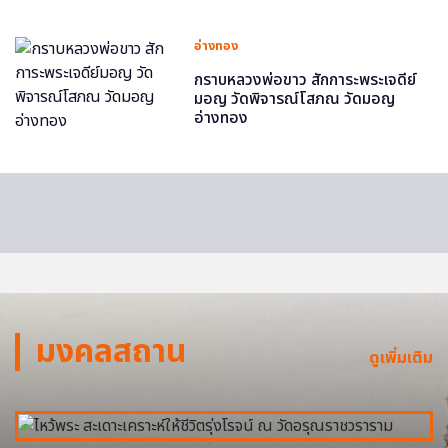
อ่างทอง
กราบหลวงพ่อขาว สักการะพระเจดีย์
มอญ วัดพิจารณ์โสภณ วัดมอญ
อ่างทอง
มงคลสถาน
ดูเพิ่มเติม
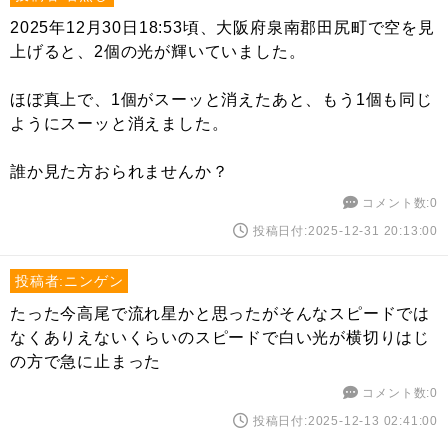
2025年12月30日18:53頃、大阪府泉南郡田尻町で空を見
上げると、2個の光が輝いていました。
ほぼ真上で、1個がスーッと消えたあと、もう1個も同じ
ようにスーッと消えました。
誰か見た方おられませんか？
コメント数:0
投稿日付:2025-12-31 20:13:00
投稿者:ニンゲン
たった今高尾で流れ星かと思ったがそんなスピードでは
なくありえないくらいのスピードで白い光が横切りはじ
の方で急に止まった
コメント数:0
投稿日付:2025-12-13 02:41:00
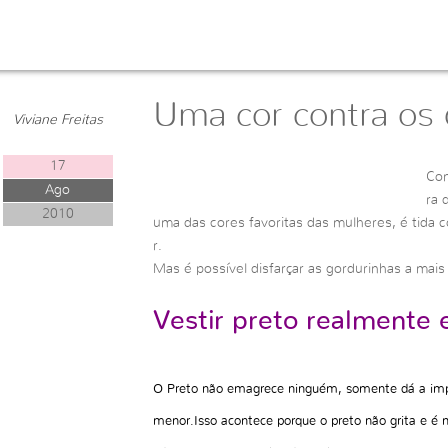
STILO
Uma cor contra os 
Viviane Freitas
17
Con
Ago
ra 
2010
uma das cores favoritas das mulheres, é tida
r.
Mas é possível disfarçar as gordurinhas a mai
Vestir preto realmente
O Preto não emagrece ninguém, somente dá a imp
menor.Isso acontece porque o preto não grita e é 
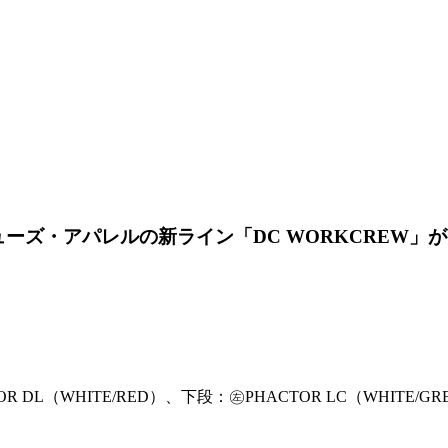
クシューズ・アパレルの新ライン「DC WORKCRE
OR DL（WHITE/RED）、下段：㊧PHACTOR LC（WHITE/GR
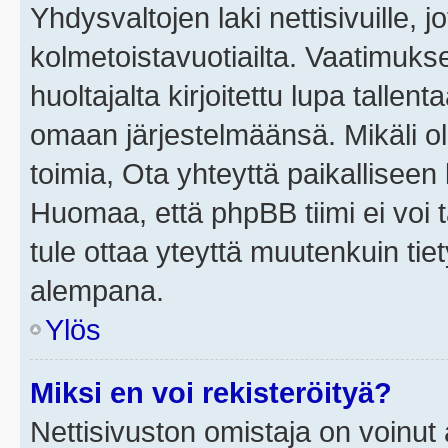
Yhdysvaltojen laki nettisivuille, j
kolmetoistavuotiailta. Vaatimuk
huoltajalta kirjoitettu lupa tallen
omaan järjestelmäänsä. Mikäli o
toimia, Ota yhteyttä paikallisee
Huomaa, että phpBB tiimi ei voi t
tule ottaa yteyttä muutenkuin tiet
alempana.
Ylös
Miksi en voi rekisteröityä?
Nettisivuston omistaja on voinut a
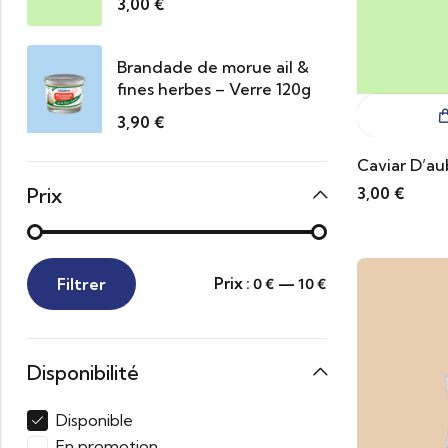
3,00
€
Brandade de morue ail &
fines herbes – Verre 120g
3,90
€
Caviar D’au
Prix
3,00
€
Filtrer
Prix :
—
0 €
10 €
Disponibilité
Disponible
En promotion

...

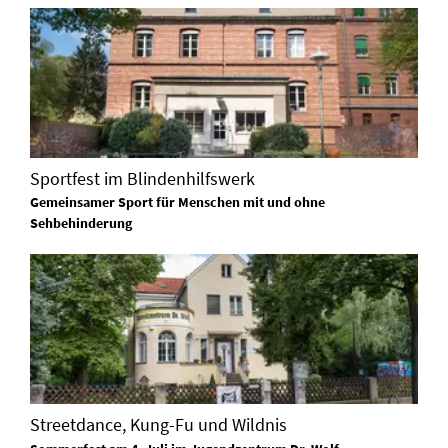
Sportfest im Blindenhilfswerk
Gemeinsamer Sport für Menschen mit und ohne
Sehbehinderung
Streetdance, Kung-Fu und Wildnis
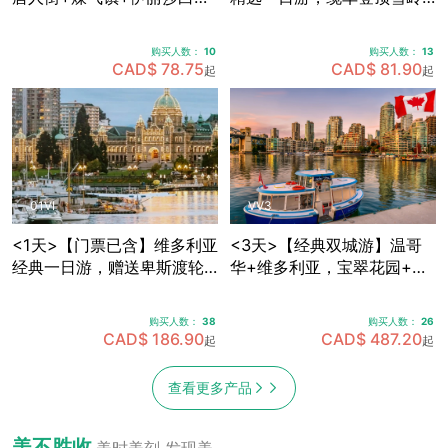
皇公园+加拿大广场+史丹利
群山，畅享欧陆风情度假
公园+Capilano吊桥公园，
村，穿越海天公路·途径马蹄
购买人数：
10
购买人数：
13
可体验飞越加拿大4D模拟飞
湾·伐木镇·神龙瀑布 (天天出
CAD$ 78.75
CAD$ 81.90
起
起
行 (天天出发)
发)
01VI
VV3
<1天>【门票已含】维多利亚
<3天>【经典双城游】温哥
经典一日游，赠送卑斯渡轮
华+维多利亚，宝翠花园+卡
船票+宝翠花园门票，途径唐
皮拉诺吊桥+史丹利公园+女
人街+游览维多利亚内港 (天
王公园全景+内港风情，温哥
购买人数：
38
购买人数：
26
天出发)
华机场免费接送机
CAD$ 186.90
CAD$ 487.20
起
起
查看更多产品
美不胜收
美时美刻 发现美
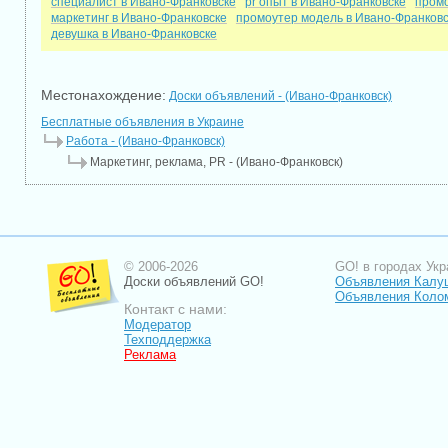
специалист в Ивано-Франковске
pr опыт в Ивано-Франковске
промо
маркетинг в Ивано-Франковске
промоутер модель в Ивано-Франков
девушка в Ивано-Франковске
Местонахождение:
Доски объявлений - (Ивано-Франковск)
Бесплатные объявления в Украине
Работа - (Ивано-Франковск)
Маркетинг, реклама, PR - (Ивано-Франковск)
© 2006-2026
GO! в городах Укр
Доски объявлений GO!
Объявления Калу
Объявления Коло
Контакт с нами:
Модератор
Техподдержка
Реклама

_Exercise objective_
Using the entries above, transcribe every line from the line containing "มอญ วัดพิจารณ์โสภณ วัดมอญ" through the line containing "En promotion". Do not copy pictures.

_Answer to this problem_
มอญ วัดพิจารณ์โสภณ วัดมอญ
อ่างทอง
มงคลสถาน
ดูเพิ่มเติม
2025年12月30日18:53頃、大阪府泉南郡田尻町で空を見
上げると、2個の光が輝いていました。
ほぼ真上で、1個がスーッと消えたあと、もう1個も同じ
ようにスーッと消えました。
誰か見た方おられませんか？
コメント数:0
投稿日付:2025-12-31 20:13:00
投稿者:ニンゲン
たった今高尾で流れ星かと思ったがそんなスピードでは
なくありえないくらいのスピードで白い光が横切りはじ
の方で急に止まった
コメント数:0
投稿日付:2025-12-13 02:41:00
STILO
Uma cor contra os 
Viviane Freitas
17
Con
Ago
ra 
2010
uma das cores favoritas das mulheres, é tida
r.
Mas é possível disfarçar as gordurinhas a mai
Vestir preto realmente
O Preto não emagrece ninguém, somente dá a imp
menor.Isso acontece porque o preto não grita e é 
クシューズ・アパレルの新ライン「DC WORKCRE
OR DL（WHITE/RED）、下段：㊧PHACTOR LC（WHITE/GR
Yhdysvaltojen laki nettisivuille, j
kolmetoistavuotiailta. Vaatimuk
huoltajalta kirjoitettu lupa tallen
omaan järjestelmäänsä. Mikäli o
toimia, Ota yhteyttä paikallisee
Huomaa, että phpBB tiimi ei voi t
tule ottaa yteyttä muutenkuin tiet
alempana.
Ylös
Miksi en voi rekisteröityä?
Nettisivuston omistaja on voinut a
3,00
€
Brandade de morue ail &
fines herbes – Verre 120g
3,90
€
Caviar D’au
Prix
3,00
€
Filtrer
Prix :
—
0 €
10 €
Disponibilité
Disponible
En promotion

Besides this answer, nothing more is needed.